- **What to do**
Leave out the images and return all the data word for word.

-- Listed entries follows --

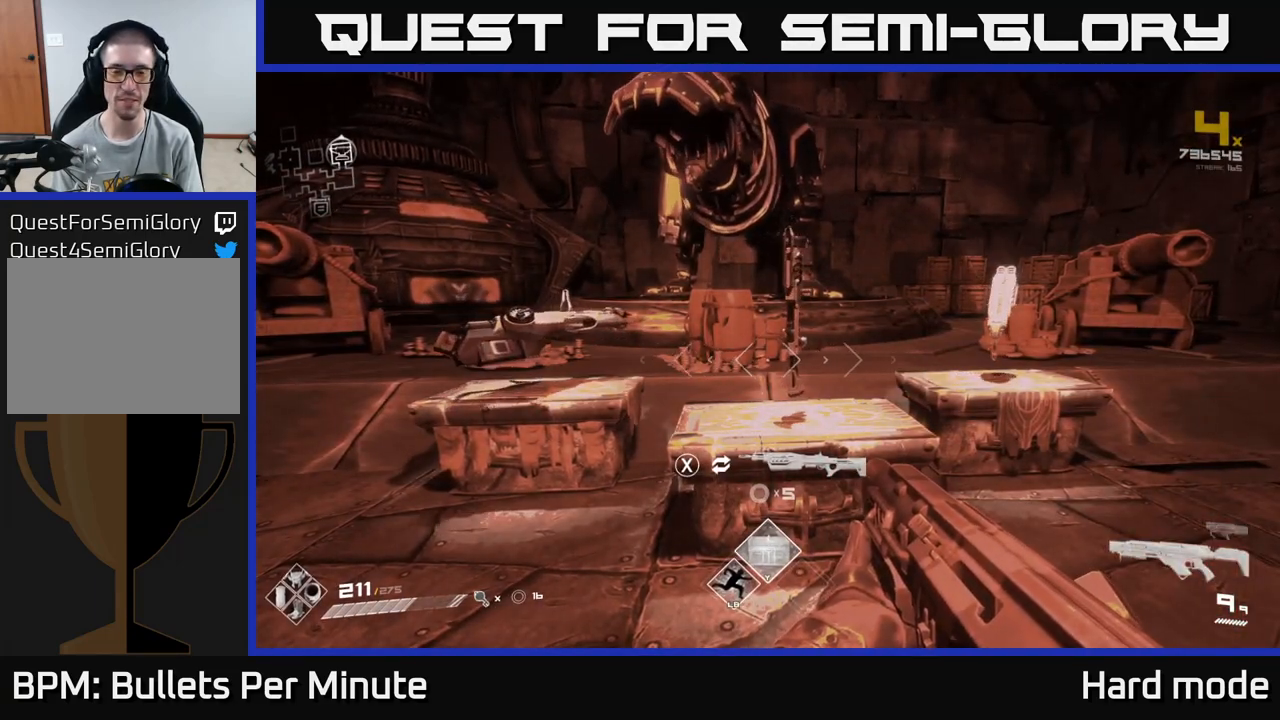
{"buttons": [], "left_stick": "center", "right_stick": "center", "events": []}
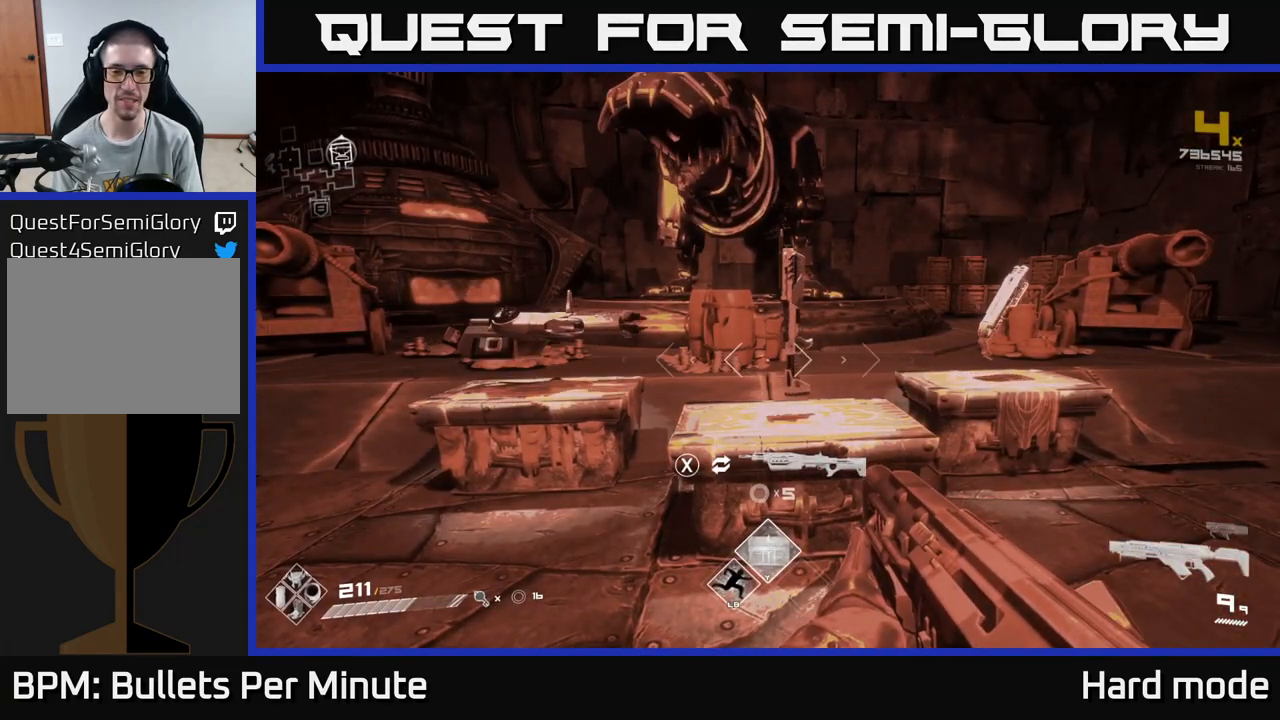
{"buttons": [], "left_stick": "center", "right_stick": "center", "events": []}
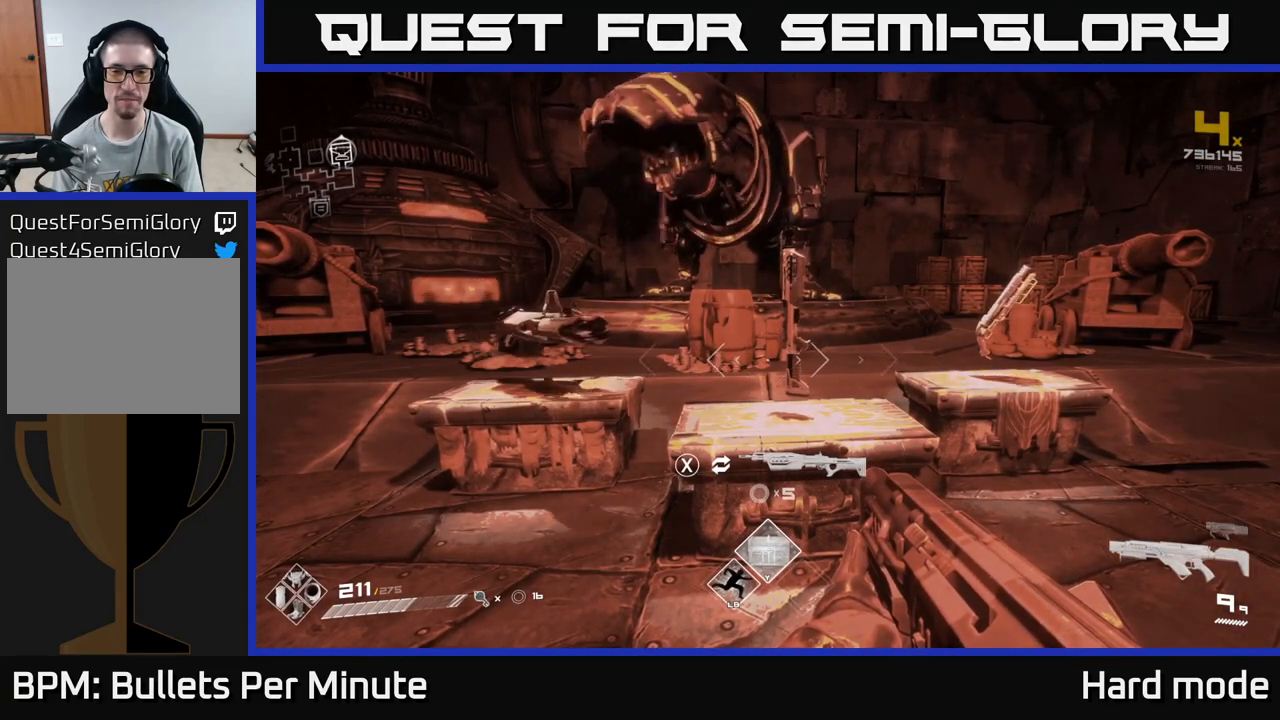
{"buttons": [], "left_stick": "center", "right_stick": "center", "events": []}
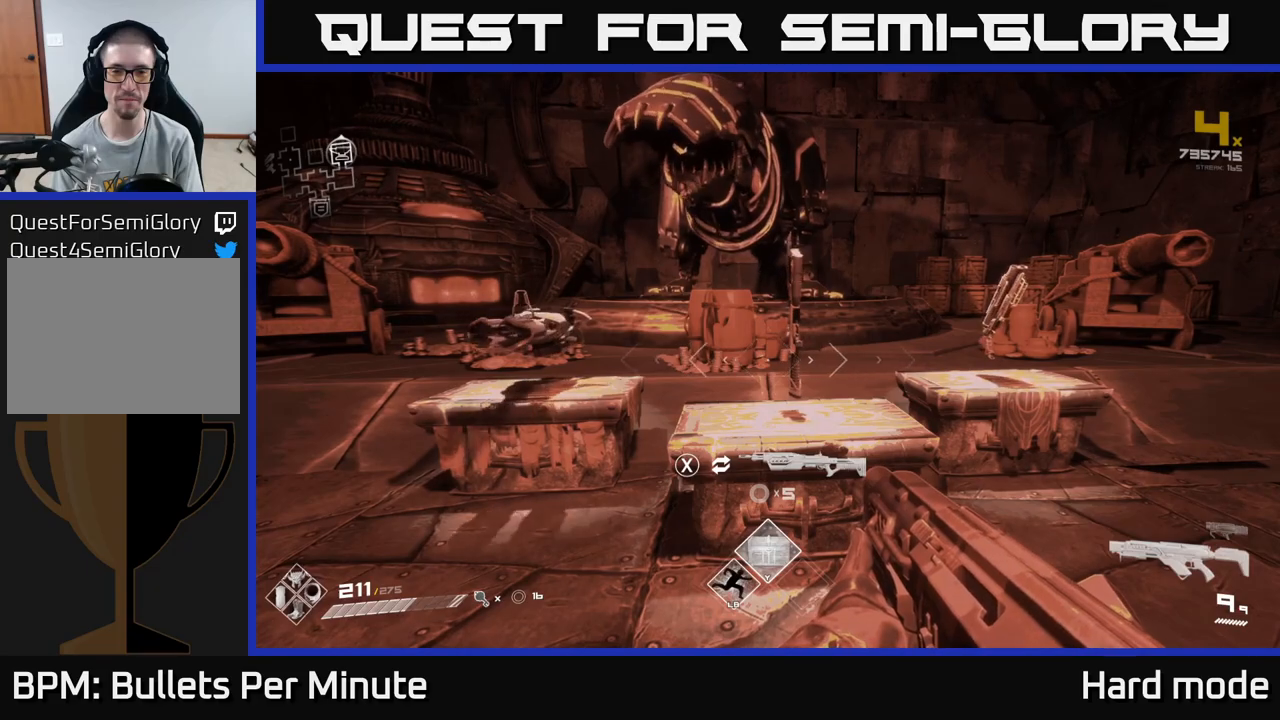
{"buttons": [], "left_stick": "center", "right_stick": "center", "events": []}
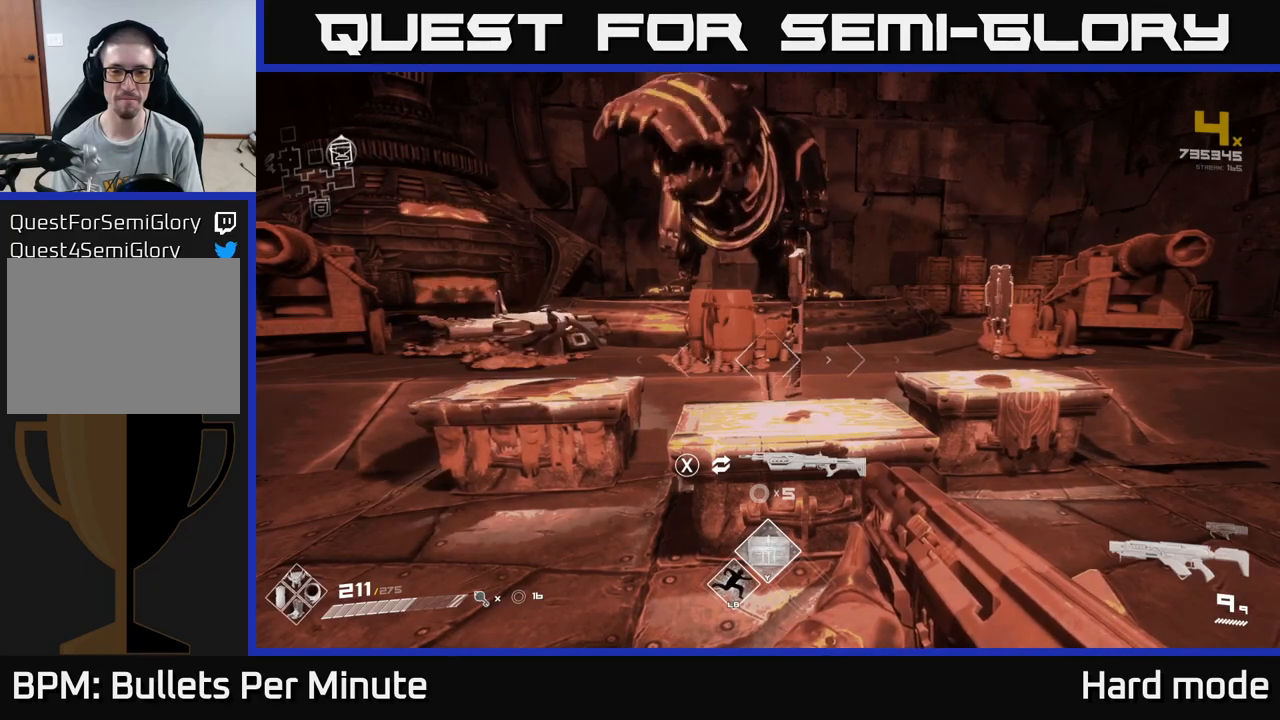
{"buttons": [], "left_stick": "center", "right_stick": "center", "events": []}
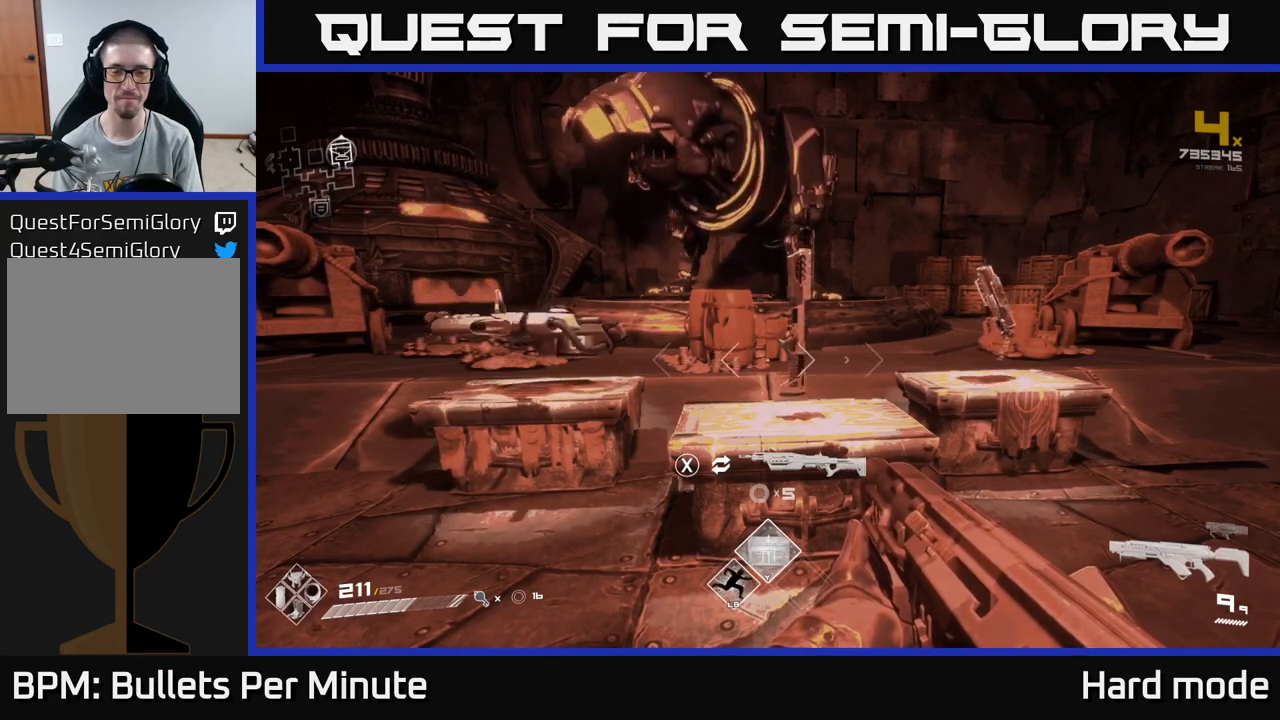
{"buttons": [], "left_stick": "center", "right_stick": "center", "events": []}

-- Listed entries concluded --

- **Reply**
{"buttons": [], "left_stick": "center", "right_stick": "center", "events": []}
{"buttons": [], "left_stick": "center", "right_stick": "center", "events": []}
{"buttons": [], "left_stick": "center", "right_stick": "center", "events": []}
{"buttons": [], "left_stick": "center", "right_stick": "center", "events": []}
{"buttons": [], "left_stick": "center", "right_stick": "center", "events": []}
{"buttons": [], "left_stick": "center", "right_stick": "center", "events": []}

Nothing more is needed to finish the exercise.